Tina herself disappeared after her release from the hospital. She was the only corroborating witness, and she was gone. Hence no action was taken against Angie. Still, Angie left the profession and moved away from Acker's Gap. The last Bell heard, she'd gotten a job somewhere in central Pennsylvania. The wound on her face was expected to heal well. It was unlikely to leave even the ghost of a scar.

Bell had promised Jess that Angie would pay for what she'd done to his son, for the extra pain she had caused him. It was a promise Bell couldn't keep, and it haunted her; the justice system, she knew, had no way to deal with certain kinds of crimes. Subtler ones. Crimes of the soul, she sometimes referred to them in her own mind. The justice system did fine with robbery and homicide and grand theft auto—but crimes of the soul were another matter entirely.

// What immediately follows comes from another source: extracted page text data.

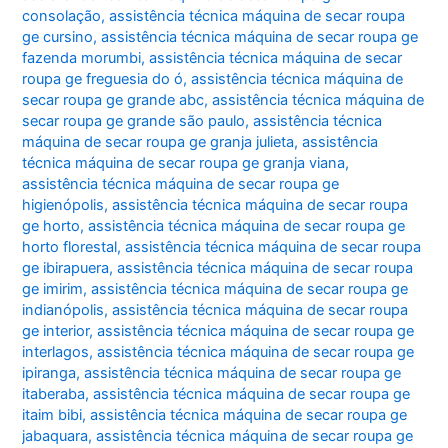
consolação
,
assistência técnica máquina de secar roupa
ge cursino
,
assistência técnica máquina de secar roupa ge
fazenda morumbi
,
assistência técnica máquina de secar
roupa ge freguesia do ó
,
assistência técnica máquina de
secar roupa ge grande abc
,
assistência técnica máquina de
secar roupa ge grande são paulo
,
assistência técnica
máquina de secar roupa ge granja julieta
,
assistência
técnica máquina de secar roupa ge granja viana
,
assistência técnica máquina de secar roupa ge
higienópolis
,
assistência técnica máquina de secar roupa
ge horto
,
assistência técnica máquina de secar roupa ge
horto florestal
,
assistência técnica máquina de secar roupa
ge ibirapuera
,
assistência técnica máquina de secar roupa
ge imirim
,
assistência técnica máquina de secar roupa ge
indianópolis
,
assistência técnica máquina de secar roupa
ge interior
,
assistência técnica máquina de secar roupa ge
interlagos
,
assistência técnica máquina de secar roupa ge
ipiranga
,
assistência técnica máquina de secar roupa ge
itaberaba
,
assistência técnica máquina de secar roupa ge
itaim bibi
,
assistência técnica máquina de secar roupa ge
jabaquara
,
assistência técnica máquina de secar roupa ge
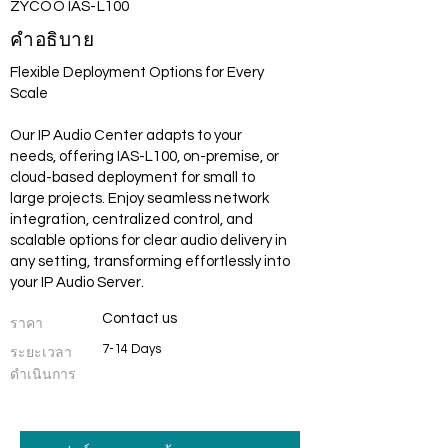
ZYCOO IAS-L100
คำอธิบาย
Flexible Deployment Options for Every
Scale
Our IP Audio Center adapts to your
needs, offering IAS-L100, on-premise, or
cloud-based deployment for small to
large projects. Enjoy seamless network
integration, centralized control, and
scalable options for clear audio delivery in
any setting, transforming effortlessly into
your IP Audio Server.
Contact us
ราคา
7-14 Days
ระยะเวลา
ดำเนินการ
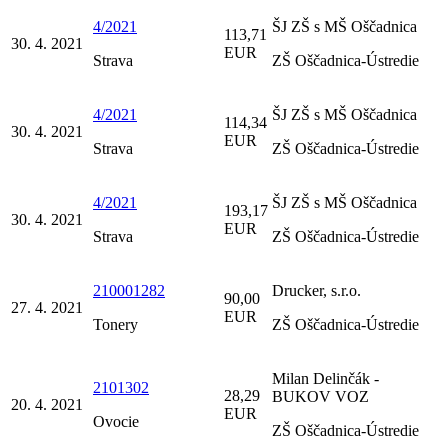
4/2021
ŠJ ZŠ s MŠ Oščadnica
113,71
30. 4. 2021
EUR
Strava
ZŠ Oščadnica-Ústredie
4/2021
ŠJ ZŠ s MŠ Oščadnica
114,34
30. 4. 2021
EUR
Strava
ZŠ Oščadnica-Ústredie
4/2021
ŠJ ZŠ s MŠ Oščadnica
193,17
30. 4. 2021
EUR
Strava
ZŠ Oščadnica-Ústredie
210001282
Drucker, s.r.o.
90,00
27. 4. 2021
EUR
Tonery
ZŠ Oščadnica-Ústredie
Milan Delinčák -
2101302
28,29
BUKOV VOZ
20. 4. 2021
EUR
Ovocie
ZŠ Oščadnica-Ústredie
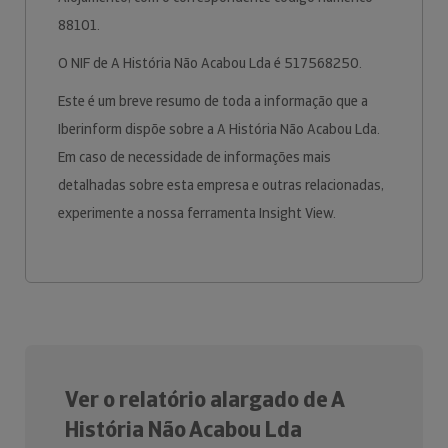
88101.
O NIF de A História Não Acabou Lda é 517568250.
Este é um breve resumo de toda a informação que a
Iberinform dispõe sobre a A História Não Acabou Lda.
Em caso de necessidade de informações mais
detalhadas sobre esta empresa e outras relacionadas,
experimente a nossa ferramenta Insight View.
Ver o relatório alargado de A
História Não Acabou Lda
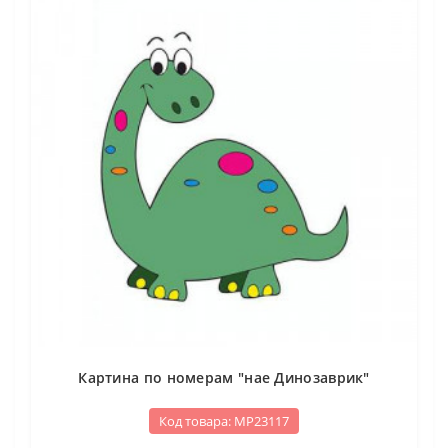
Картина по номерам "нае Динозаврик"
Код товара: МР23117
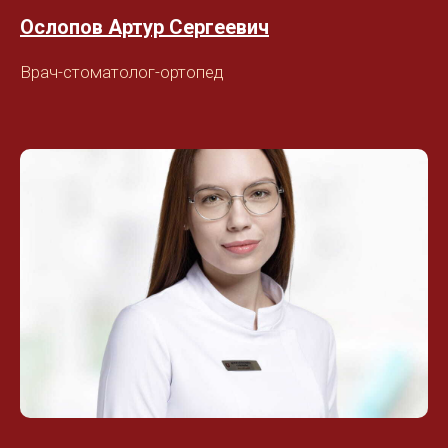
Ослопов Артур Сергеевич
Врач-стоматолог-ортопед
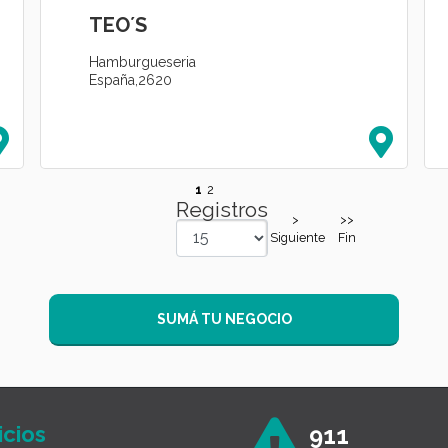
TEO´S
Hamburgueseria
España,2620
1
2
Registros
>
>>
Siguiente
Fin
SUMÁ TU NEGOCIO
icios
911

Bell still visited Evening Street as often as she could. Lily Cupp had asked for a duty change shortly after the night that none of them would ever forget; she was reassigned to the orthopedic ward at the main hospital. So Bell had made friends with the new head nurse: a beefy, ginger-haired man in his fifties named Steve Dilfer, who'd served as a navy corpsman in the Iraq War. Bell found something infinitely touching in the sight of a giant of a man in pale blue scrubs, sitting in a rocking chair while he sang to a newborn infant. The infant almost seemed to disappear in the crease between those muscular arms. Bell would sit down in the rocking chair next to Dilfer's, and one of the other nurses—Sue or Molly or Maribeth—would bring over a baby for her to hold, too, until it was time for the child to receive a more sophisticated form of treatment, something more substantial than a song and a warm lap.

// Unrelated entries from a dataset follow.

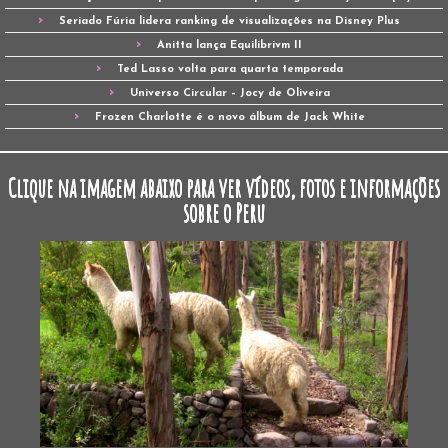
Seriado Fúria lidera ranking de visualizações na Disney Plus
Anitta lança Equilibrivm II
Ted Lasso volta para quarta temporada
Universo Circular – Jocy de Oliveira
Frozen Charlotte é o novo álbum de Jack White
Clique na imagem abaixo para ver vídeos, fotos e informações
sobre o Peru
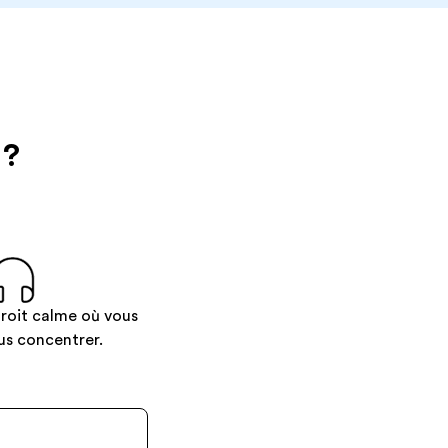
?
roit calme où vous
us concentrer.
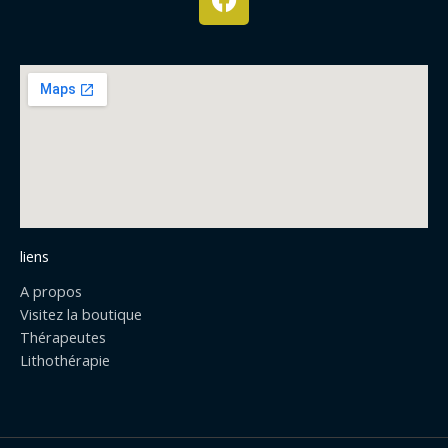
a
c
e
b
o
o
k
liens
A propos
Visitez la boutique
Thérapeutes
Lithothérapie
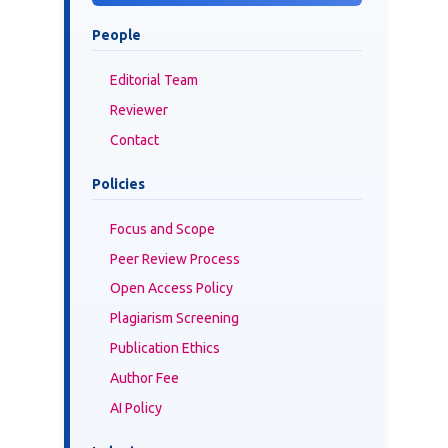
People
Editorial Team
Reviewer
Contact
Policies
Focus and Scope
Peer Review Process
Open Access Policy
Plagiarism Screening
Publication Ethics
Author Fee
AI Policy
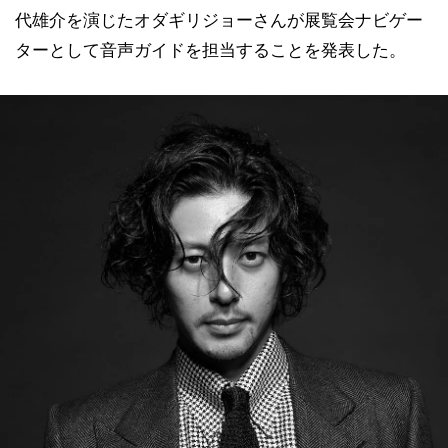
代雄介を演じたオダギリジョーさんが展覧会ナビゲー
ターとして音声ガイドを担当することを発表した。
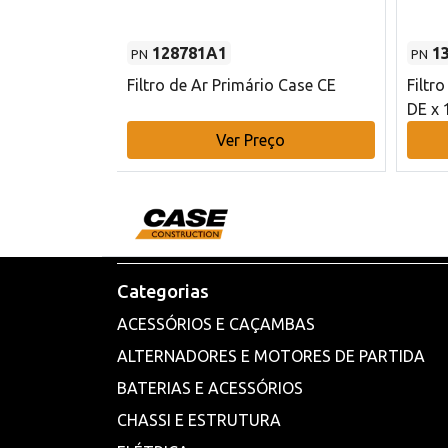
128781A1
1
PN
PN
l - 80 mm DE
Filtro de Ar Primário Case CE
Filtr
DE x 
o
Ver Preço
Categorias
ACESSÓRIOS E CAÇAMBAS
ALTERNADORES E MOTORES DE PARTIDA
BATERIAS E ACESSÓRIOS
CHASSI E ESTRUTURA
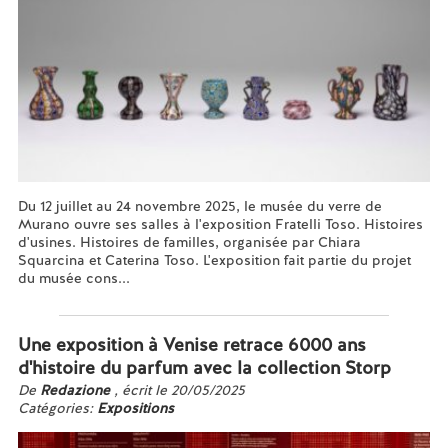
Du 12 juillet au 24 novembre 2025, le musée du verre de
Murano ouvre ses salles à l'exposition Fratelli Toso. Histoires
d'usines. Histoires de familles, organisée par Chiara
Squarcina et Caterina Toso. L'exposition fait partie du projet
du musée cons...
En savoir plus...
Une exposition à Venise retrace 6000 ans
d'histoire du parfum avec la collection Storp
De
Redazione
, écrit le 20/05/2025
Catégories:
Expositions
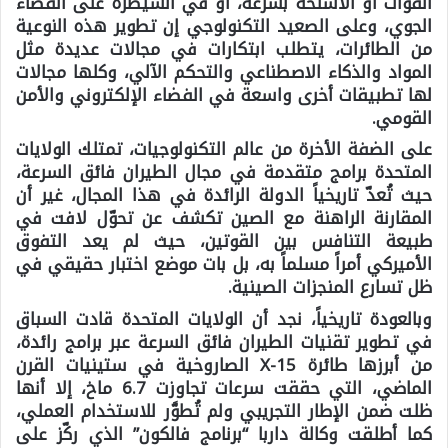
القوات أو الأسلحة بسرعة، أو في السيطرة على الفضاء
الجوي، وعلى الصعيد التكنولوجي إن تطوير هذه النوعية
من الطائرات، يتطلب ابتكارات في مجالات عديدة مثل
المواد والذكاء الاصطناعي والتحكم الآلي، وكلها مجالات
لها تطبيقات أخرى واسعة في الفضاء الإلكتروني والأمن
القومي.
على الضفة الأخرة من عالم التكنولوجيات، تمتلك الولايات
المتحدة برامج متقدمة في مجال الطيران فائق السرعة،
حيث تُعدّ تاريخياً الدولة الرائدة في هذا المجال، غير أن
المقارنة الراهنة مع الصين تكشف عن تحوّل لافت في
طبيعة التنافس بين القوتين، حيث لم يعد التفوق
الأميركي أمراً مسلماً به، بل بات موضع اختبار حقيقي في
ظل تسارع المنجزات الصينية.
وبالعودة تاريخياً، نجد أن الولايات المتحدة قادت السباق
في تطوير تقنيات الطيران فائق السرعة عبر برامج رائدة،
من أبرزها طائرة
X-15
الصاروخية في ستينيات القرن
الماضي، التي حققت سرعات تجاوزت 6.7 ماخ، إلا أنها
ظلت ضمن الإطار التجريبي ولم تُطوَّر للاستخدام العملي،
كما أطلقت وكالة داربا “برنامج فالكون” الذي ركّز على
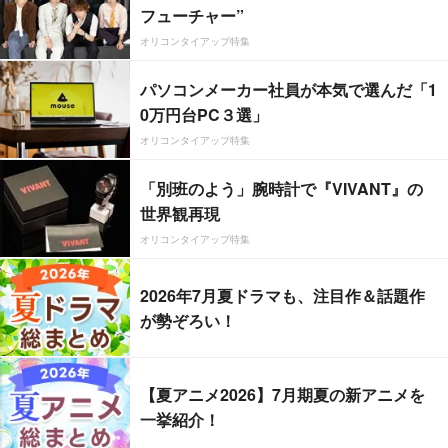
フューチャー”
オリコンタイアップ特集
パソコンメーカー社員が本気で選んだ「1
0万円台PC３選」
オリコンタイアップ特集
「別班のよう」腕時計で『VIVANT』の
世界観再現
オリコンタイアップ特集
2026年7月夏ドラマも、注目作＆話題作
が勢ぞろい！
【夏アニメ2026】7月期夏の新アニメを
一挙紹介！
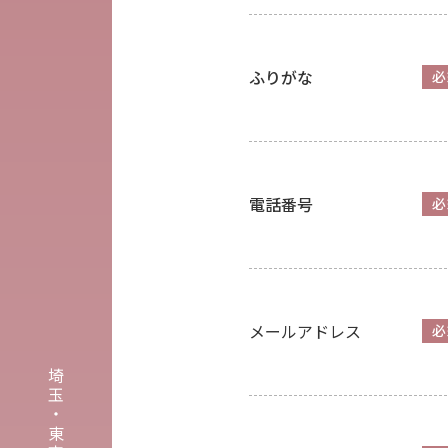
ふりがな
必
電話番号
必
メールアドレス
必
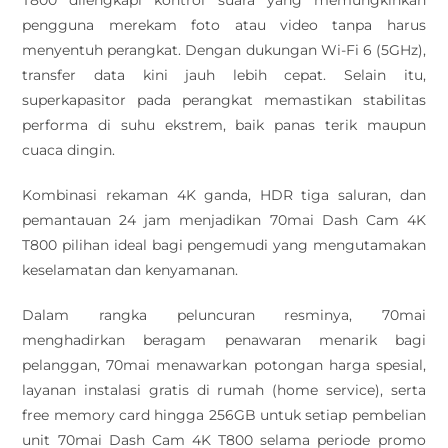
pengguna merekam foto atau video tanpa harus
menyentuh perangkat. Dengan dukungan Wi-Fi 6 (5GHz),
transfer data kini jauh lebih cepat. Selain itu,
superkapasitor pada perangkat memastikan stabilitas
performa di suhu ekstrem, baik panas terik maupun
cuaca dingin.
Kombinasi rekaman 4K ganda, HDR tiga saluran, dan
pemantauan 24 jam menjadikan 70mai Dash Cam 4K
T800 pilihan ideal bagi pengemudi yang mengutamakan
keselamatan dan kenyamanan.
Dalam rangka peluncuran resminya, 70mai
menghadirkan beragam penawaran menarik bagi
pelanggan, 70mai menawarkan potongan harga spesial,
layanan instalasi gratis di rumah (home service), serta
free memory card hingga 256GB untuk setiap pembelian
unit 70mai Dash Cam 4K T800 selama periode promo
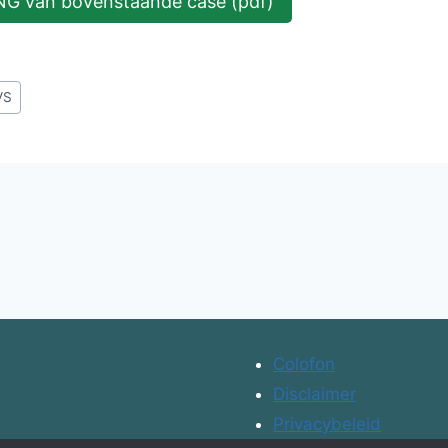
 van bovenstaande case (pdf)
VS
Colofon
Disclaimer
Privacybeleid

Of Abraham, she knew only that he survived, and was placed in foster care in another county when he was ready to leave Evening Street. Bell learned that Hinkle's sister, a woman named Patty Moncrief, at one point had petitioned for custody, but irregularities were found in her application. She'd had her own problems with the law over the years, and lied about the particulars to the social workers, and was found out, and that was that.

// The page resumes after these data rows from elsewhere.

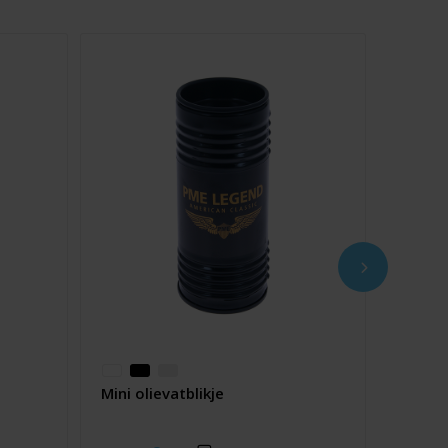
Mini olievatblikje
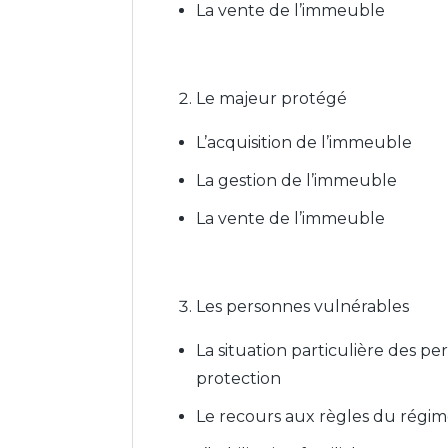
La vente de l’immeuble
Le majeur protégé
L’acquisition de l’immeuble
La gestion de l’immeuble
La vente de l’immeuble
Les personnes vulnérables
La situation particulière des 
protection
Le recours aux règles du régim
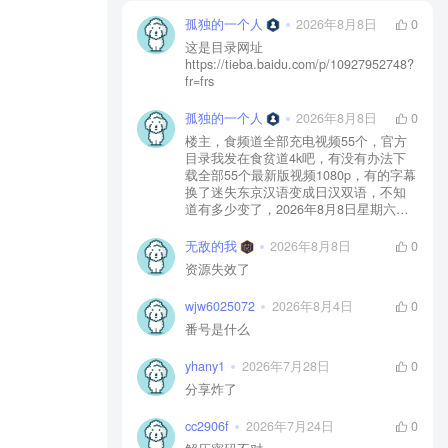
孤独的一个人
2026年8月8日
0
这是目录网址
https://tieba.baidu.com/p/10927952748?
fr=frs
孤独的一个人
2026年8月8日
0
楼主，食频道全部充电视频55个，官方
目录我发在食贫道4k吧，有没有办法下
载全部55个最新版视频1080p，有的字幕
换了迷失东京汉语变成日汉双语，不知
道有多少变了，2026年8月8日星期六拜
托楼主重新下载一下全部55个最新视频
1080p
无敌的我
2026年8月8日
0
资源失效了
wjw6025072
2026年8月4日
0
番号是什么
yhany1
2026年7月28日
0
分享炸了
cc2906f
2026年7月24日
0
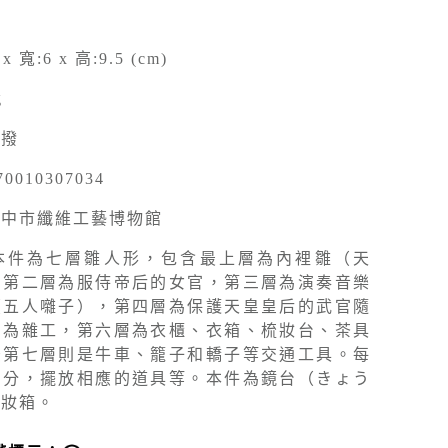
 x 寬:6 x 高:9.5 (cm)
g
移撥
70010307034
臺中市纖維工藝博物館
本件為七層雛人形，包含最上層為內裡雛（天
，第二層為服侍帝后的女官，第三層為演奏音樂
（五人囃子），第四層為保護天皇皇后的武官隨
則為雜工，第六層為衣櫃、衣箱、梳妝台、茶具
後第七層則是牛車、籠子和轎子等交通工具。每
身分，擺放相應的道具等。本件為鏡台（きょう
化妝箱。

Sunny pulled through, too. The Reverend Cholly had a friend in Blacksburg, Virginia, a single woman who had long dreamed of adopting a child, and he was able to arrange Sunny's placement with her. When he ran into Bell on the streets of Acker's Gap, he'd pull out his cell and show her the pictures of Sunny that the woman texted him each week, pictures that showed a laughing, smiling little girl—a girl who was much, much too small, and who had profound challenges ahead, but who still had a kind of sunrise in her eyes, a radiance that explained her name.

But Bell couldn't keep track of all the children. There were too many. In the years to come, she would find herself thinking about them and wondering how those early struggles affected them as they grew up. Little was known about the permanent impact on a child of a mother's addiction to prescription medication. Other kinds of drug addiction—crack, meth, heroin—had been around long enough for such studies to be valid, but pain pills were still too new, still such an unknown frontier, when it came to long-term medical research. And medical research, moreover, could tell you only so much; there were other variables at play. Softer things. There was the child's personality and temperament. There was nutrition. Education. Parental interest. The endlessly churning alchemy of circumstance and initiative, accident and will. All the elements that combine to make a destiny.

Bell knew only two things for sure about the children: She knew that through no fault of their own, they had been born with a shadow over their lives, and she knew that they had started out those lives in a place called Evening Street.